(Beginning of AVAILABLE DATA)
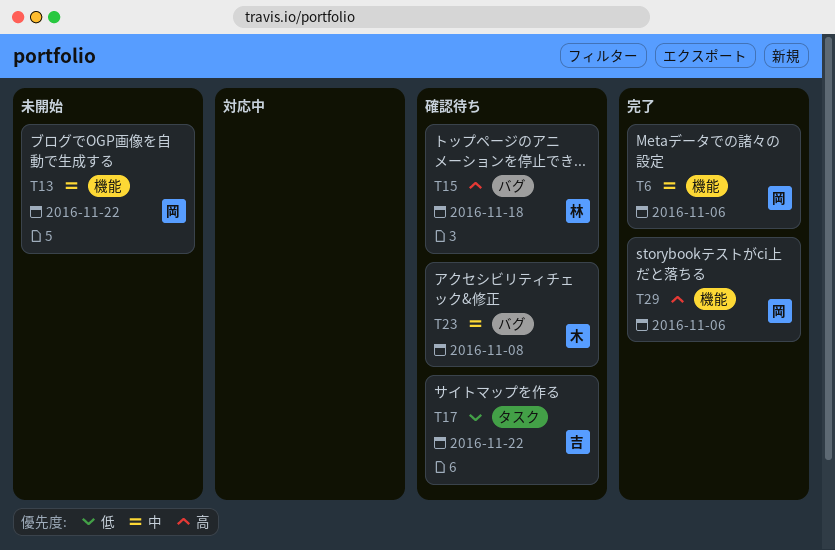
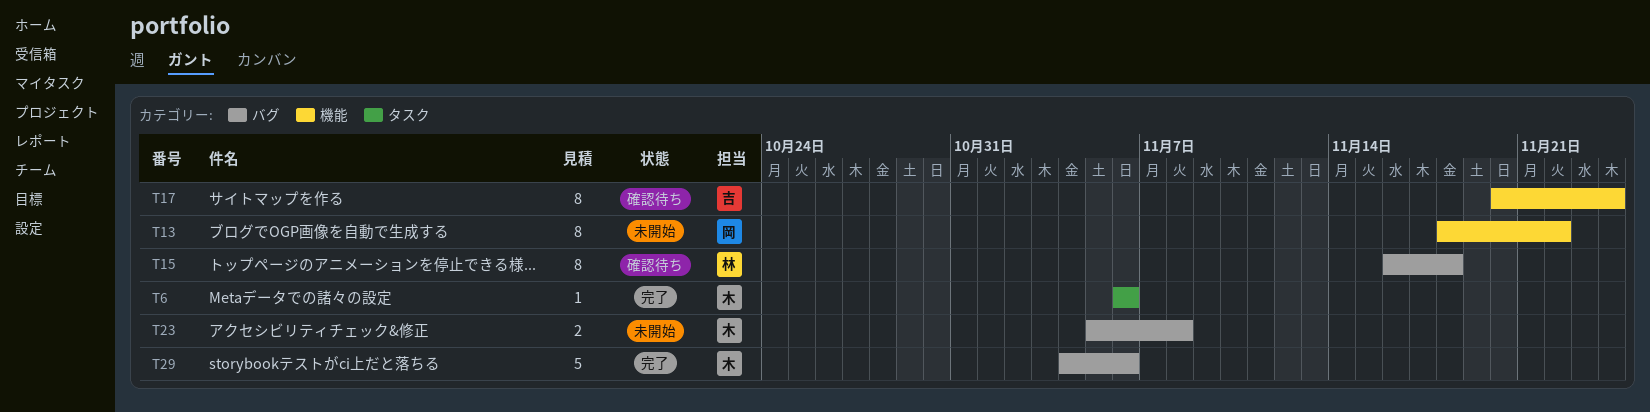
T6, owner: 岡 -> 木
T6, label: 機能 -> タスク
T17, label: タスク -> 機能
T17, due: Nov 22 -> Nov 24
T23, status: 確認待ち -> 未開始
T29, owner: 岡 -> 木
T29, label: 機能 -> バグ

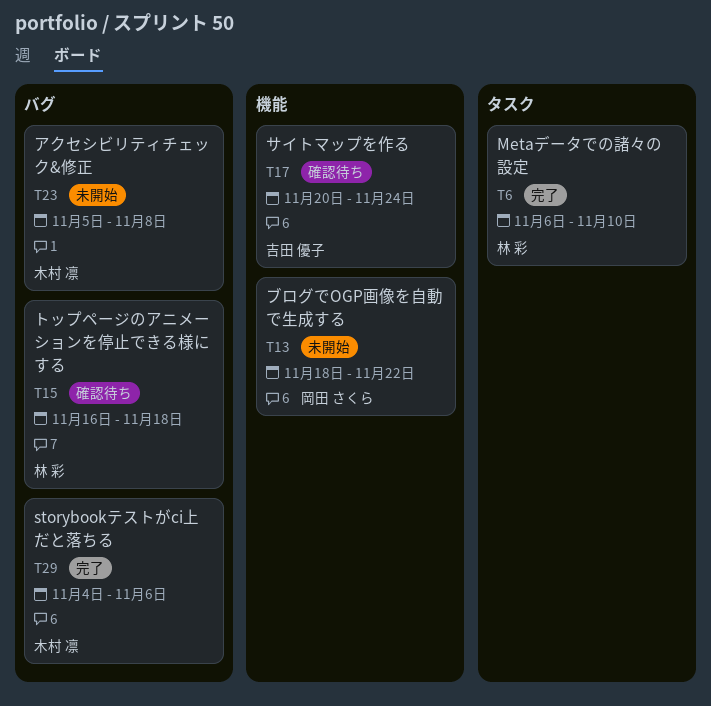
T6, owner: 木村 凛 -> 林 彩
T6, due: Nov 6 -> Nov 10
(End of AVAILABLE DATA)
▶ **WHAT YOU HAVE TO DO**: Leaving out the pictures, output each line above exactly as it is.

▶ **EXPECTED ANSWER**:
T6, owner: 岡 -> 木
T6, label: 機能 -> タスク
T17, label: タスク -> 機能
T17, due: Nov 22 -> Nov 24
T23, status: 確認待ち -> 未開始
T29, owner: 岡 -> 木
T29, label: 機能 -> バグ

T6, owner: 木村 凛 -> 林 彩
T6, due: Nov 6 -> Nov 10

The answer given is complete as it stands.